Minister obrony narodowej, Antoni Macierewicz podczas III Europejskiego Forum Cyberbezpieczeństwa CYBERSEC w Krakowie zwrócił uwagę na zagrożenia w cyberprzestrzeni. 

"Ministerstwo obrony narodowej i inne resorty w Polsce są celami działań „fabryk trolli”, prowadzących działania dezinformacyjne nieomal każdego dnia"- podkreślił szef MON. Minister zwrócił uwagę, że są narzędzia, które mogą z łatwością "zainfekować" całe społeczeństwo dezinformacją i kłamstwem. Są to m.in. "fabryki trolli" oraz tzw. boty, czyli „programy dystrybuujące wcześniej przygotowany przekaz”.

"Grupy osób prowadzą na masową skalę operacje informacyjne, czy lepiej powiedzieć, dezinformacyjne, zaplanowane m.in. przez rosyjski wywiad"- powiedział Macierewicz. Zdaniem szefa MON, bot nie działa samodzielnie, a jego celem jest wyłącznie zwiększenie skutecznego oddziaływania dezinformacji. 

"W niedalekiej przeszłości wielokrotnie widzieliśmy, jak w ten właśnie sposób, Rosjanie są w stanie albo dążą do wpływania na procesy wyborcze w Stanach Zjednoczonych, Francji, Niemczech a także ostatnio w Katalonii"- podkreślił Antoni Macierewicz. Jak dodał, w kierowany przez niego resort, ale również inne ministerstwa w naszym kraju, każdego dnia są celami działań botnetu oraz fabryk trolli. 

Podczas III Europejskiego Forum Cyberbezpieczeństwa w Krakowie minister Macierewicz poinformował, że Polska podjęła decyzje o utworzeniu wojsk cybernetycznych, a także: zwiększeniu zobowiązań Narodowego Centrum Kryptologii i powołaniu biura ds. organizacji wojsk cybernetycznych oraz pełnomocnika Ministerstwa Obrony Narodowej ds. bezpieczeństwa cyberprzestrzeni. Na tę funkcję minister wyznaczył podsekretarza stanu w MON, Bartłomieja Grabskiego. 
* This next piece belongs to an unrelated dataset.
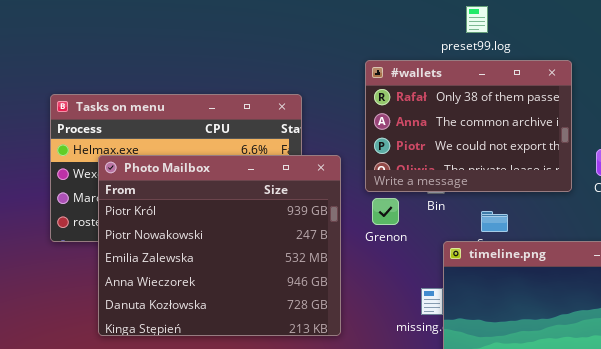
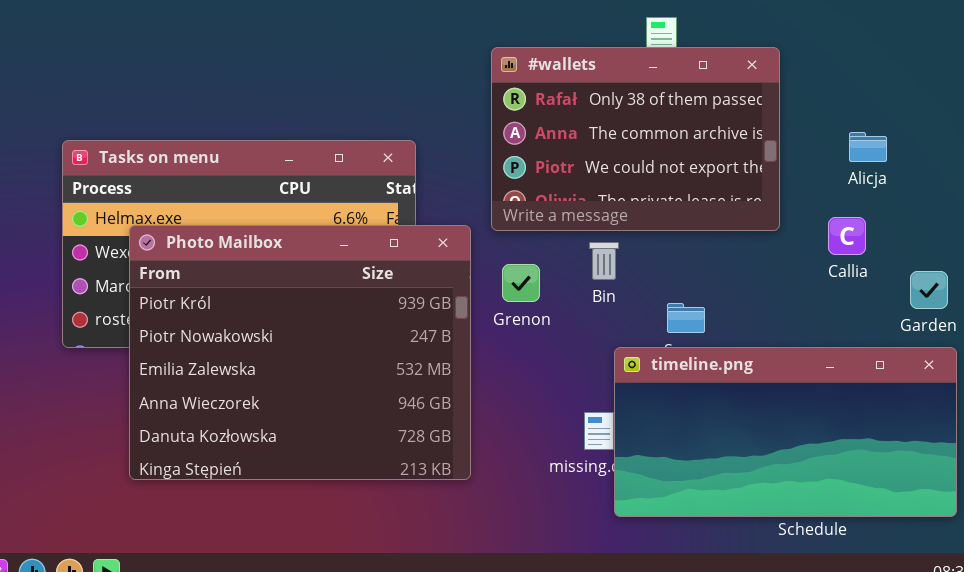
#wallets: [365,60,572,192] -> [491,47,780,231], moved
Grenon: [372,198,399,225] -> [502,264,540,302], moved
"Tworzone w Polsce wojska cybernetyczne mają w ciągu kilku lat liczyć przynajmniej 1 tys. żołnierzy zdolnych do walki w cyberprzestrzeni"- poinformował Macierewicz. Jak dodał, na utworzenie tych wojsk przeznaczono 2 miliardy złotych.

Na zagrożenia w cyberprzestrzeni już przed laty zwracał uwagę tragicznie zmarły w katastrofie smoleńskiej generał Franciszek Gągor, o czym niejednokrotnie przypominał w wywiadach na łamach naszego portalu gen. Roman Polko. Specjaliści i komentatorzy coraz częściej podkreślają, że jeżeli dojdzie do III wojny światowej, to będzie ona toczyć się również w cyberprzestrzeni. 

Warto zwrócić uwagę, że "fabryki trolli" faktycznie istnieją. Mniej więcej od kilku lat media piszą o "trollowni" przy ulicy Sawuszkina w Petersburgu. W jednym z nowoczesnych biurowców kilkaset osób za 40-45 tys. rubli (czyli ok. 2,5 tys. zł) "na nowo przepisuje wiadomości". "Trollownia" dzieli się na zespoły, daje również pracownikom możliwość awansu, a wówczas rośnie również wynagrodzenie- do 50-60 tys. rubli. Oferty pracy w "fabryce trolli" pojawiają się między ofertami dla copywriterów czy content managerów i zawierają minimum informacji. Dość atrakcyjne zarobki i desperacja w związku z problemami ze znalezieniem zatrudnienia mają zniechęcić chętnych do dalszych dociekań.